CIVEA responds to poorly interpreted Citizens Advice research on civil enforcement.

Responding to research based on surveys by Citizens Advice, Russell Hamblin-Boone, chief executive of the Civil Enforcement Association, said:

“CIVEA is disappointed to read today’s statement from Citizens Advice and will be interested to understand how this data was gathered and interpreted.

We will study the evidence and would expect that this will also be shared with the Enforcement Conduct Board. Enforcement agents are closely monitored and use body-worn video cameras, so we can respond to all complaints when they are identified.

Taking the facts alone there is no evidence from the case provided that the enforcement action was not conducted according to The Taking Control of Goods Regulations 2013. Anyone who does not pay their council tax and does not respond to numerous letters, calls and texts from the council and enforcement firm, should expect an enforcement visit to their home.

We will review the video evidence to ensure that the agent’s attitude was appropriate and that the member of the public was given all the information required to pay their debt.

Given that the case study inaccurately states that an enforcement action is confirmed to have broken Ministry of Justice rules, we would need to review all the evidence to ensure that Citizens Advice has correctly interpreted its anecdotal surveys. We appreciate that enforcement action can be distressing, but it is the ultimate sanction available to councils to recover £5 billion unpaid debt that funds essential services, such as adult care, fire and police services and even pothole repairs and street lighting.

CIVEA has worked closely to establish independent oversight of our industry and is pleased to see that a Business Plan for the Enforcement Conduct Board has been published today.”


For immediate release: 22 March 2023

Notes for editors:

CIVEA is the principal trade association representing civil enforcement agencies employing over

1700 certificated enforcement agents that operate in England and Wales.

CIVEA represents approximately 40 companies that make up more than 95% of the entire enforcement industry. CIVEA’s members work to enforce civil debt on behalf of local authorities and Her Majesty’s Courts and Tribunals Service (HMCTS). This amounts to over £550 million (half a billion) of unpaid taxes and fines recovered each year at no cost to the public bodies themselves.

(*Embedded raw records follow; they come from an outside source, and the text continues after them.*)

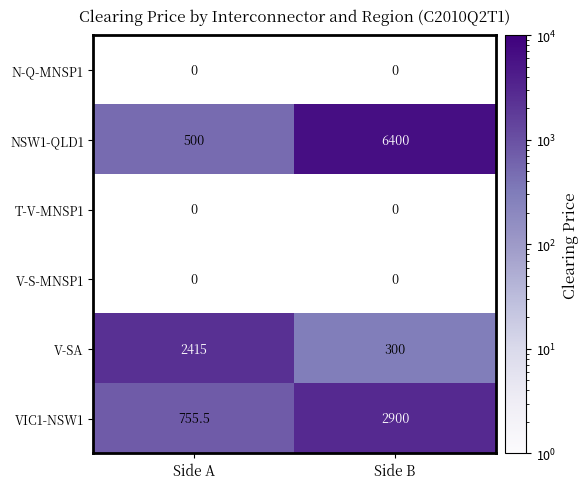

Is it true that NSW1-QLD1 equals 500.0 at Side A?

True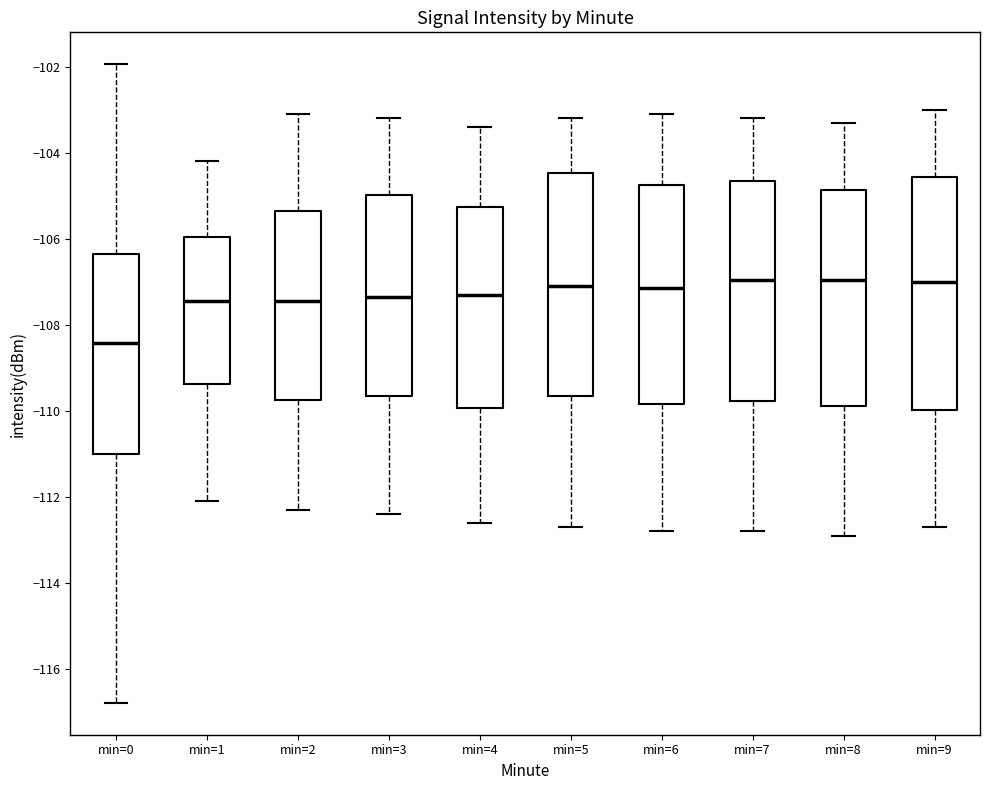

Comparing the boxes themselves (not the whiskers), which one is the tallest?

min=9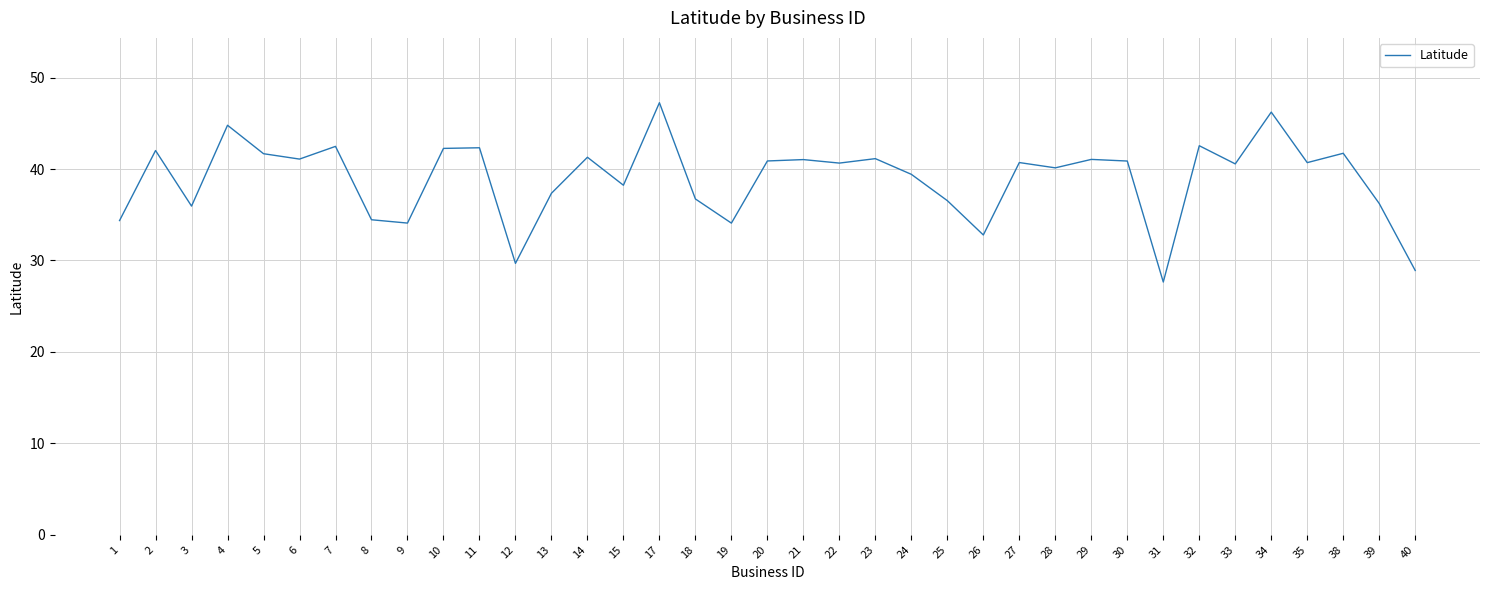

What is the difference between the maximum and minimum values?

19.6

Each year CIVEA members receive c5 million warrants and court orders for payments owed to central and local government.

The Enforcement Conduct Board (ECB) officially launched in the Welsh Parliament on November 16th and at the House of Commons, London, on November 22nd. The new body will provide independent and objective oversight of civil enforcement work.

These Regulations make provision relating to the procedure for taking control of goods under Schedule 12 to the Tribunals, Courts and Enforcement Act 2007 (c. 15) (“the Act”). The Act provides a new statutory code in relation to taking control of goods in order to sell them to enforce the payment of debts (formerly known as “distress”). By section 62 of the Act, the Schedule 12 procedure is available where an enactment, writ or warrant confers the power to use the procedure.